Probability Rules

Probability rules govern how we combine and manipulate probabilities to derive new insights. These rules form the backbone of probabilistic reasoning, enabling us to calculate the likelihood of complex events based on simpler components. Understanding these rules is essential for building intuition about how probabilities interact and for applying them effectively in machine learning contexts.

Conditional probability measures the likelihood of an event occurring given that another event has already occurred. It helps us update probabilities when we have partial information about an outcome.

Example: If 25% of students play sports and study music, and 50% of students play sports, then the probability a sports player also studies music is 25% ÷ 50% = 50%.

The conditional probability of event A given that event B has occurred is defined as:

P(A|B) = P(A ∩ B)/P(B) for P(B) > 0.

This formula represents the proportion of B's probability that also includes A.

Two events are independent if the occurrence of one does not affect the probability of the other.

Example: The outcome of a coin flip doesn't affect the outcome of a dice roll—these events are independent.

Formally, events A and B are independent if and only if: P(A ∩ B) = P(A)P(B) or equivalently,

P(A|B) = P(A).

The multiplication rule determines the probability of two events happening together (the intersection). It multiplies the probability of one event by the conditional probability of the second event, given that the first has occurred.

Example: If 5% of people have a certain disease, and the test is 90% accurate for those with the disease, then the probability of having the disease and testing positive is 5% × 90% = 4.5%.

For any two events A and B, the probability of their intersection is given by:

P(A ∩ B) = P(A|B)P(B) = P(B|A)P(A).

For independent events, this simplifies to P(A ∩ B) = P(A)P(B).

The chain rule extends this to multiple events.

The addition rule helps us calculate the probability of either of two events occurring. When calculating the probability of 'A or B' happening, we add their individual probabilities and subtract the probability of their overlap (to avoid counting the overlap twice).

Example: If there's a 30% chance of rain and 20% chance of wind, with a 10% chance of both occurring together, then the chance of either rain or wind is 30% + 20% - 10% = 40%.

Formally, for any two events A and B from the same sample space, the probability of their union is: P(A ∪ B) = P(A) + P(B) - P(A ∩ B). For disjoint events where A ∩ B = ∅, this simplifies to P(A ∪ B) = P(A) + P(B). This principle extends to multiple events with the inclusion‐exclusion principle.

The Law of Total Probability allows us to calculate the total probability of an event by breaking it down into different scenarios or partitions.

Example: To find the probability of being late to work, consider the probability of lateness in various weather conditions and combine these based on the probabilities of each condition.

Formally, if B₁, B₂, …, Bₙ form a partition of the sample space, then for any event A: P(A) = ∑₍ᵢ₌₁ⁿ₎P(A|Bᵢ)P(Bᵢ).

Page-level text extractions
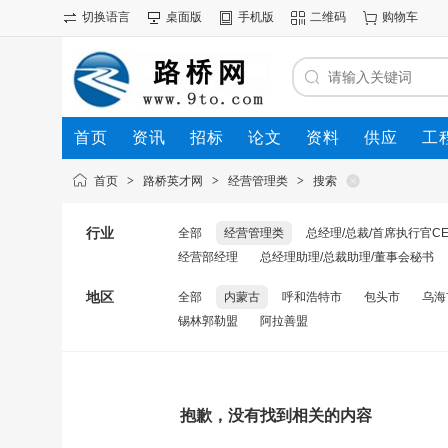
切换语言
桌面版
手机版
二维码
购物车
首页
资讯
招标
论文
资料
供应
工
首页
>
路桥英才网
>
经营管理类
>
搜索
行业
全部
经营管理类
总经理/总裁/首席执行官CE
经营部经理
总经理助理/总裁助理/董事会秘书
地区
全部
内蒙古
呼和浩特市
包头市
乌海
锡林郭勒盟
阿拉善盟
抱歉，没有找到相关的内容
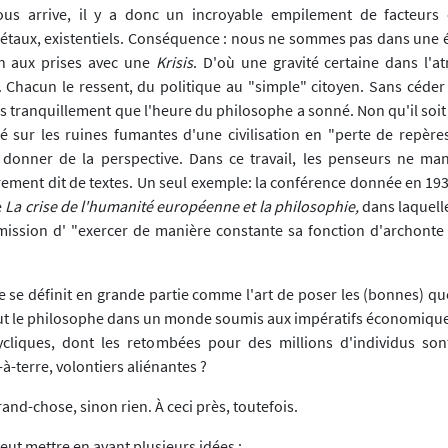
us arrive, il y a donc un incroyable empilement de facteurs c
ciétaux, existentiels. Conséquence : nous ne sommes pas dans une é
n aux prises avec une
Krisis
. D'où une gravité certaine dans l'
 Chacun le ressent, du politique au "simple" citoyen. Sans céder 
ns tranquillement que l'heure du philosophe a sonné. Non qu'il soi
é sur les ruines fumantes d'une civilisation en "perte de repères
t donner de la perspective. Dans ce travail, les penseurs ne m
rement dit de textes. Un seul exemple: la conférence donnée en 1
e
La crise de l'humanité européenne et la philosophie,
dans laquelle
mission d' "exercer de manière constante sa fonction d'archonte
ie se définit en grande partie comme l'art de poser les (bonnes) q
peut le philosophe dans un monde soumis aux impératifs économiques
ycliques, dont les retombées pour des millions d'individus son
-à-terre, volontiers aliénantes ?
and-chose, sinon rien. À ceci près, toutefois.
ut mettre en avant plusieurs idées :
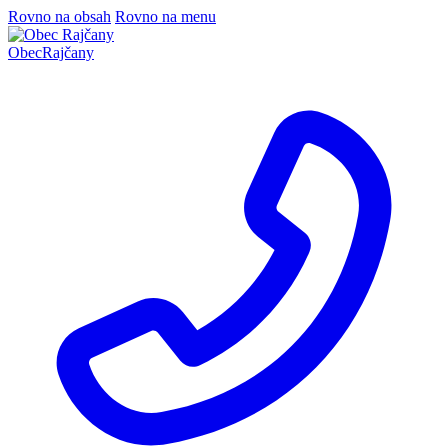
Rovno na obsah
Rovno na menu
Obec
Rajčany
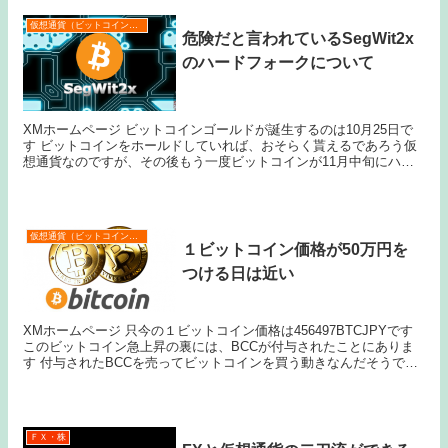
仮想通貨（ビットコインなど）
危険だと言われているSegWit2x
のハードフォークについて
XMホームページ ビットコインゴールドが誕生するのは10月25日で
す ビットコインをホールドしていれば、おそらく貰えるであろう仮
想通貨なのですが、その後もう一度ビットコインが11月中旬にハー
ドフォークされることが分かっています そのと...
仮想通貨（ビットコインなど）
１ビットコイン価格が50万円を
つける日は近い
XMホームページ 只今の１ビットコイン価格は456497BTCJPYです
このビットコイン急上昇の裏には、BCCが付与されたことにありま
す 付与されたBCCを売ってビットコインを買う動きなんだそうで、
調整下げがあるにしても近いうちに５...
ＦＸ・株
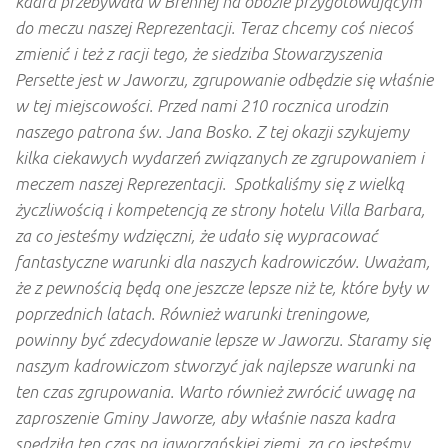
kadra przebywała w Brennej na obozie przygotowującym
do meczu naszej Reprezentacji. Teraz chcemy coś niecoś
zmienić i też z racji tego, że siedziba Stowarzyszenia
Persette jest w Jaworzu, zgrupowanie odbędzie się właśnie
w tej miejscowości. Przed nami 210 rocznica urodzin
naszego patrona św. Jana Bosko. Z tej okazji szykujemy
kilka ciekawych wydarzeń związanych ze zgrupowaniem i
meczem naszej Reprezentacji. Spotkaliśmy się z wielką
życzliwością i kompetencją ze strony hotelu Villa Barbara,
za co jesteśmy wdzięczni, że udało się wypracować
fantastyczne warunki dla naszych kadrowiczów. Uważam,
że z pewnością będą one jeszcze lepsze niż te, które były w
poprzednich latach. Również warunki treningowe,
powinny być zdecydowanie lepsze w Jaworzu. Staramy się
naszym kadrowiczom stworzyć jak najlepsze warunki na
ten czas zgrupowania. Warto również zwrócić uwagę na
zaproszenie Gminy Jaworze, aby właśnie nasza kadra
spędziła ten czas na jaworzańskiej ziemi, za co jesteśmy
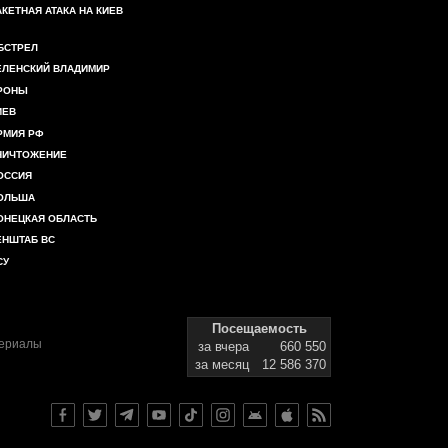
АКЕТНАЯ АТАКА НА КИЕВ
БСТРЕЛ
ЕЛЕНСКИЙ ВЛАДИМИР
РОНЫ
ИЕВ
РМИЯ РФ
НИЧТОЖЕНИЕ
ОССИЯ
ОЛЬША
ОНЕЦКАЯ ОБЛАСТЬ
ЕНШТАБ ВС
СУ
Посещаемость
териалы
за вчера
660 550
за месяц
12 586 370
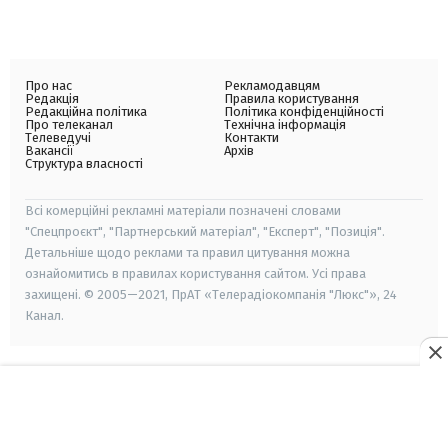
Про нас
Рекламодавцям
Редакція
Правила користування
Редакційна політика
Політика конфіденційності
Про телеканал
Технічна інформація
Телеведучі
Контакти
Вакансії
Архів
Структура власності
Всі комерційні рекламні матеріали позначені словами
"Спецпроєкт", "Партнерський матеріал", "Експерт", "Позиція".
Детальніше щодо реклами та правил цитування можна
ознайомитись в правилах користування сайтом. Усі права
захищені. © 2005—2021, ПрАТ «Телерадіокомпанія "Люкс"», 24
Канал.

— TASKS TO CARRY OUT —
1. For the probability rules text, decide whether each statement agrees with it: (a) conditional probability P(A|B) is defined only when P(B) > 0; (b) in the weather example, the chance of either rain or wind comes to 50%; (c) for disjoint events, the probability of the union reduces to the sum of the two individual probabilities. Answer yes or no for each, quoting the deciding words of the text.
2. Print the part of the probability rules text from "Example: If 25%" up to and including "of the other.", copied exactly.

— RESULTS IN ORDER —
1.
(a) Yes: "P(A|B) = P(A ∩ B)/P(B) for P(B) > 0."
(b) No: "the chance of either rain or wind is 30% + 20% - 10% = 40%."
(c) Yes: "For disjoint events where A ∩ B = ∅, this simplifies to P(A ∪ B) = P(A) + P(B)."

2.
Example: If 25% of students play sports and study music, and 50% of students play sports, then the probability a sports player also studies music is 25% ÷ 50% = 50%.

The conditional probability of event A given that event B has occurred is defined as:

P(A|B) = P(A ∩ B)/P(B) for P(B) > 0.

This formula represents the proportion of B's probability that also includes A.

Two events are independent if the occurrence of one does not affect the probability of the other.